Task
Which of the lines below contain the string "hamper"? Pull each one out of the data.

Dataset
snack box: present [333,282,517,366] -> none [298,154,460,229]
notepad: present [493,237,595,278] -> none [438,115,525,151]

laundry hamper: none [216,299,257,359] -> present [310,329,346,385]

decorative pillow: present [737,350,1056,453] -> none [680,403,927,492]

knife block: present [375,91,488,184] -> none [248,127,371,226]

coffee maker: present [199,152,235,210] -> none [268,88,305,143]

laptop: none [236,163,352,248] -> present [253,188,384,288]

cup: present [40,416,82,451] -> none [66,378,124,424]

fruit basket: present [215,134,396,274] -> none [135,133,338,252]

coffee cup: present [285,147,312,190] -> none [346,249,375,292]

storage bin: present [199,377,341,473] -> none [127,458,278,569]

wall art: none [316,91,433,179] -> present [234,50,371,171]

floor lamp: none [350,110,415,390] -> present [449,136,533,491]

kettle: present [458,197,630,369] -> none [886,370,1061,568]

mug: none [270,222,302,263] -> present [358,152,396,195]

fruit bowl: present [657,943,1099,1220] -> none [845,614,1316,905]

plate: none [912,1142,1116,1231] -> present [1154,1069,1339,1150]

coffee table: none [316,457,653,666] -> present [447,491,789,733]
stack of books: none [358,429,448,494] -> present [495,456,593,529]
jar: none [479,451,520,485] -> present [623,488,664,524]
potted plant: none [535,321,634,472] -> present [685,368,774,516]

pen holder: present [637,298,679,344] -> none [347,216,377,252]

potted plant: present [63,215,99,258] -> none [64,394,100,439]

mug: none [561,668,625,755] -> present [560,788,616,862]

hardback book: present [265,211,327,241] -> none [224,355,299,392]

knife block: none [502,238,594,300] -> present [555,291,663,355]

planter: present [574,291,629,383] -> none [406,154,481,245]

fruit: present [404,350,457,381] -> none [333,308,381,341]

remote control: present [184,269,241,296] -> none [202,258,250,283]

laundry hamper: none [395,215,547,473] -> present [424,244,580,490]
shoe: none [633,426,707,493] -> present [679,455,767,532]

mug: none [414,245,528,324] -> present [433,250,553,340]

Reply to the exercise
laundry hamper: none [216,299,257,359] -> present [310,329,346,385]
laundry hamper: none [395,215,547,473] -> present [424,244,580,490]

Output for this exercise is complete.